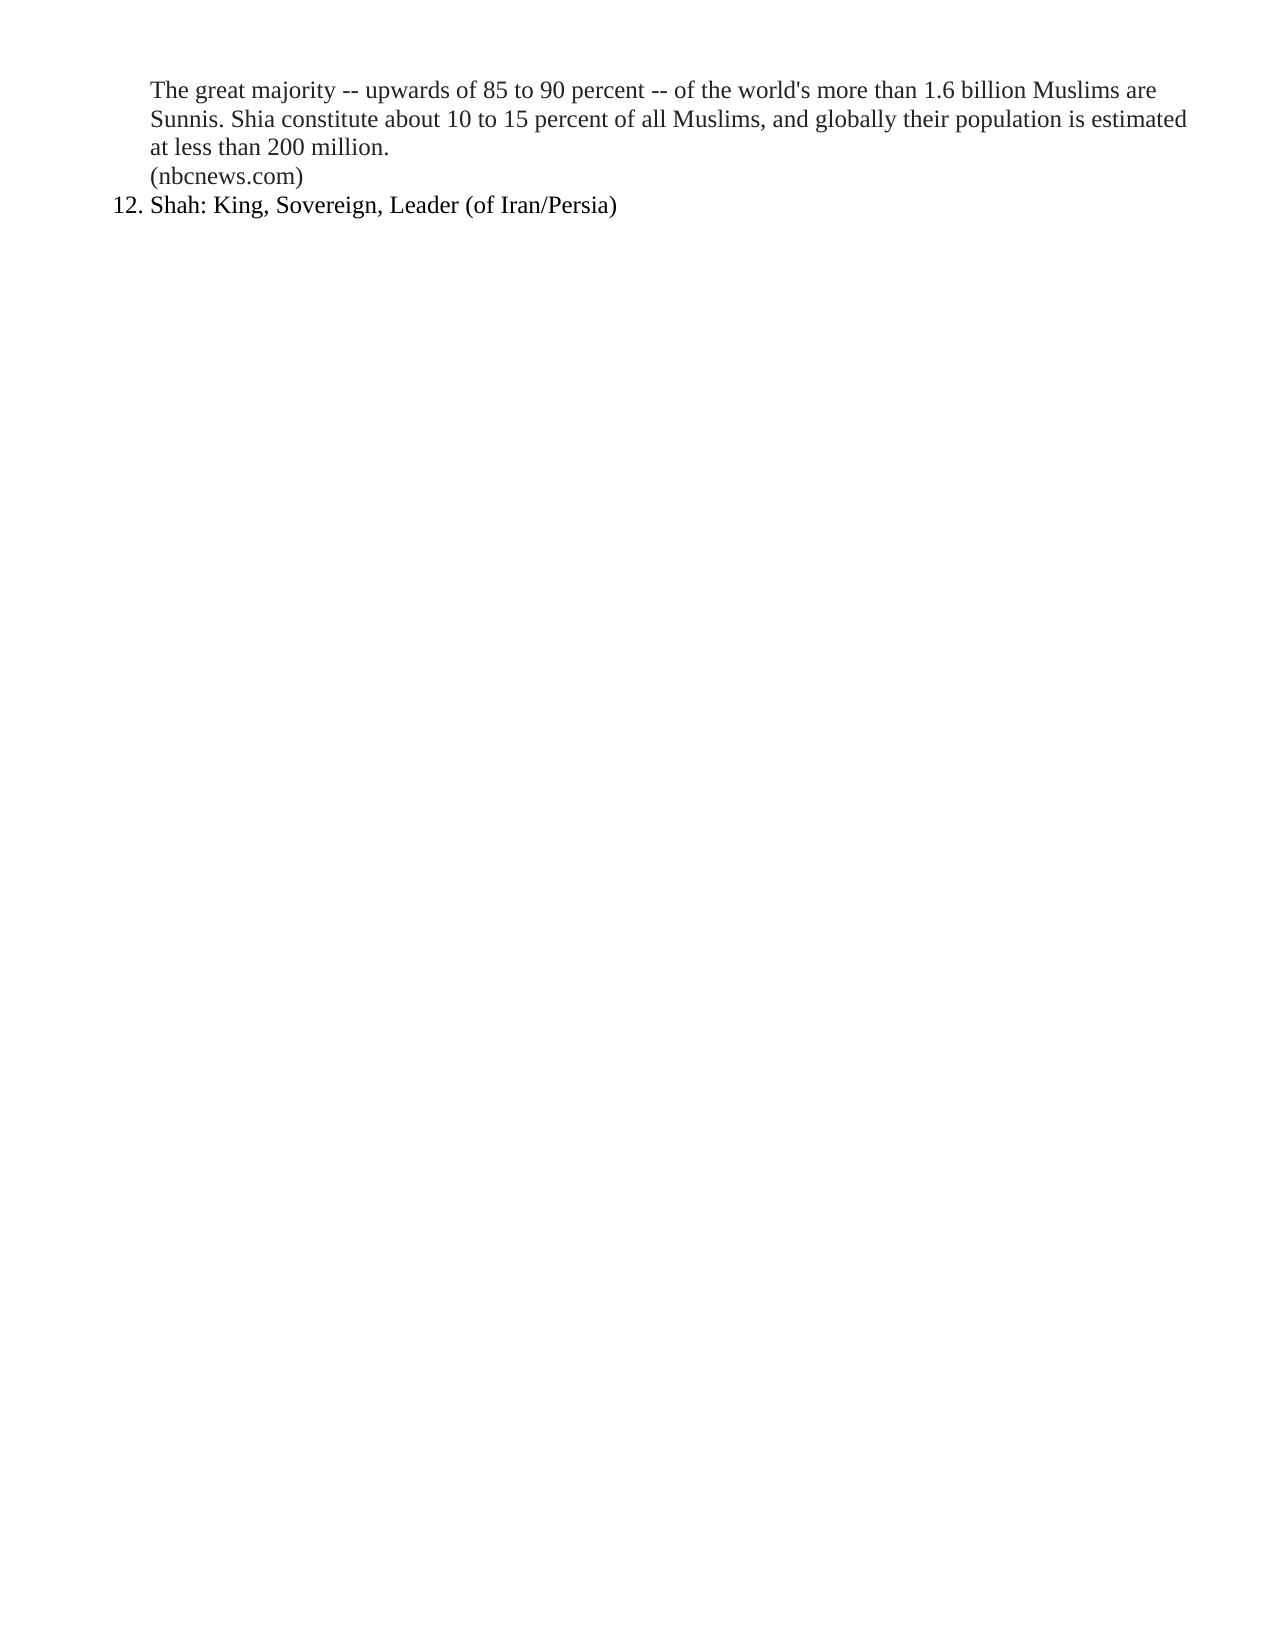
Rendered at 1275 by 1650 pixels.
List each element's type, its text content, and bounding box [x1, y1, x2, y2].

list The great majority -- upwards of 85 to 90 percent -- of the world's more than 1.6 billion Muslims are Sunnis. Shia constitute about 10 to 15 percent of all Muslims, and globally their population is estimated at less than 200 million. [150, 75, 1200, 161]
list (nbcnews.com) [150, 161, 1200, 190]
list Shah: King, Sovereign, Leader (of Iran/Persia) [112, 190, 1200, 219]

#####

* **What to produce**
Pictures are to be excluded; everything else in the records must be reproduced exactly.

* **Output below**
Rendered at 1275 by 1650 pixels.
List each element's type, its text content, and bounding box [x1, y1, x2, y2].

list The great majority -- upwards of 85 to 90 percent -- of the world's more than 1.6 billion Muslims are Sunnis. Shia constitute about 10 to 15 percent of all Muslims, and globally their population is estimated at less than 200 million. [150, 75, 1200, 161]
list (nbcnews.com) [150, 161, 1200, 190]
list Shah: King, Sovereign, Leader (of Iran/Persia) [112, 190, 1200, 219]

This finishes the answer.